Provincial authorities, however, denied that Cambodians were making it back into Thailand.

Labor rights group Central issued a report this week on migrant workers during the first seven months of 2021, and said thousands had been smuggled to work abroad despite Covid-19.

Some 741 Cambodians were arrested by Thai and Cambodian authorities, the report said.

Central’s program officer Dy Thehoya said that in the past month illegal crossings were still continuing into Thailand. He added that most workers arrested were fully vaccinated, suggesting that workers who were inoculated were attempting to return to Thailand to find work.

Thailand has faced a severe Covid-19 Delta variant outbreak, which led to many migrants’ workplaces shutting down. Many Cambodians have been returning home due to joblessness in Thailand.

However, the outbreak in Thailand has eased, and workers still in Thailand said their situations had recently improved.

Thehoya said border corridors in Battambang and Banteay Meanchey provinces were seeing the most activity.

The migration was driven by poverty, lack of farmland, inability to find decent work and debt, he said.

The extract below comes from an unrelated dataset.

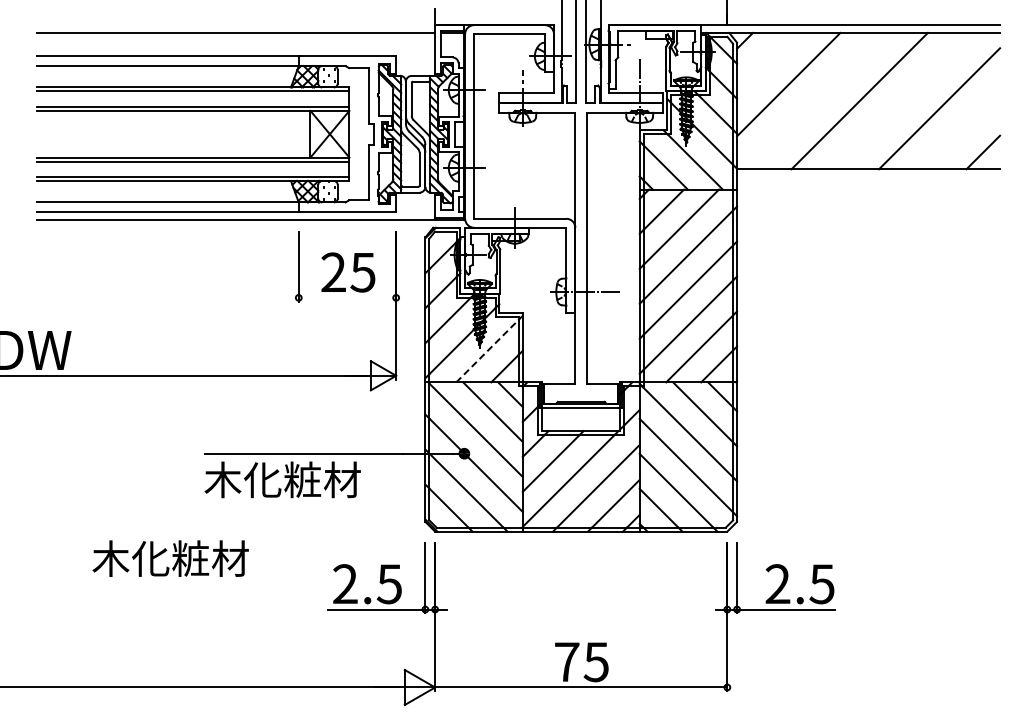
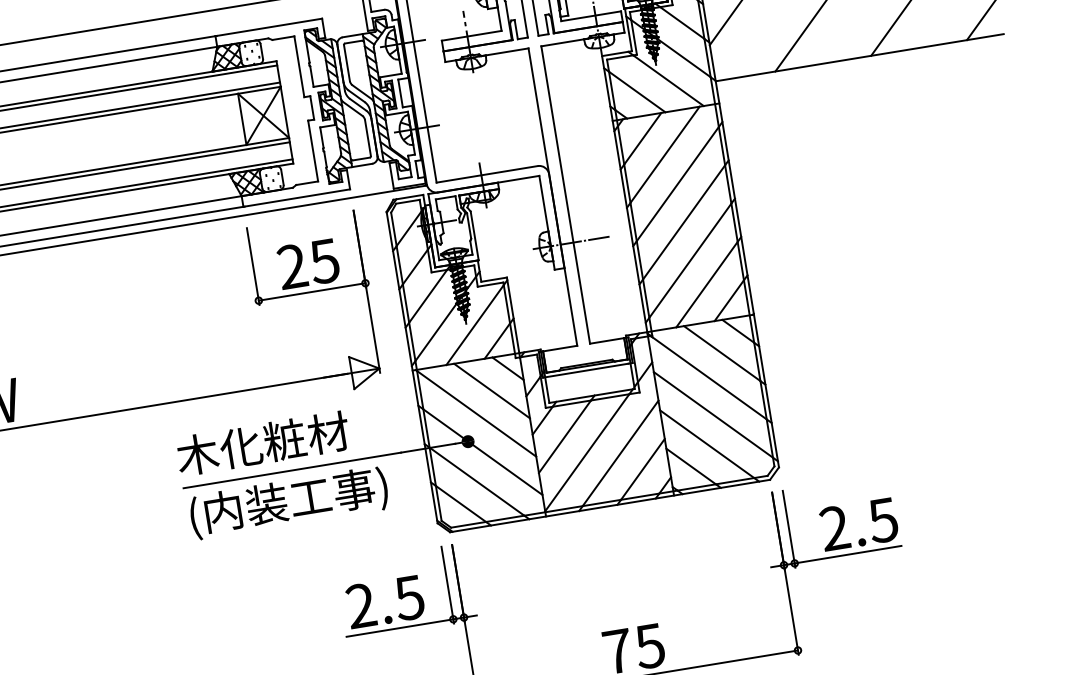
line: (347, 297) -> (312, 291), added
line: (487, 350) -> (474, 324), dashed -> solid
text: (294, 481) -> (287, 502), 木化粧材 -> (内装工事)
text: (170, 558) -> (262, 443), moved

“They dare to take risk of the infection, but they won’t sleep and wait until their stomachs are harmed. It means that they are more worried about their stomachs than being infected with Covid,” he said.

Battambang provincial administration spokesman Siem Bunrithy, however, said border crossings into Thailand had ceased in August due to police crackdowns.

“Oh. Recently, there has been no such case,” Bunrithy said.

Banteay Meanchey provincial administration spokesperson Ros Sophany said authorities were stopping would-be migrants on the Cambodian side of the border.

“In the cases that they return [to Thailand], mostly our police forces along the border have caught them at our Cambodian border,” Sophany said.

The Interior Ministry’s immigration department director Kirt Chantharith could not be reached for comment.

According to the Central report, more than 24,000 Cambodian workers in Thailand returned home in June and July amid the neighboring country’s Delta outbreak.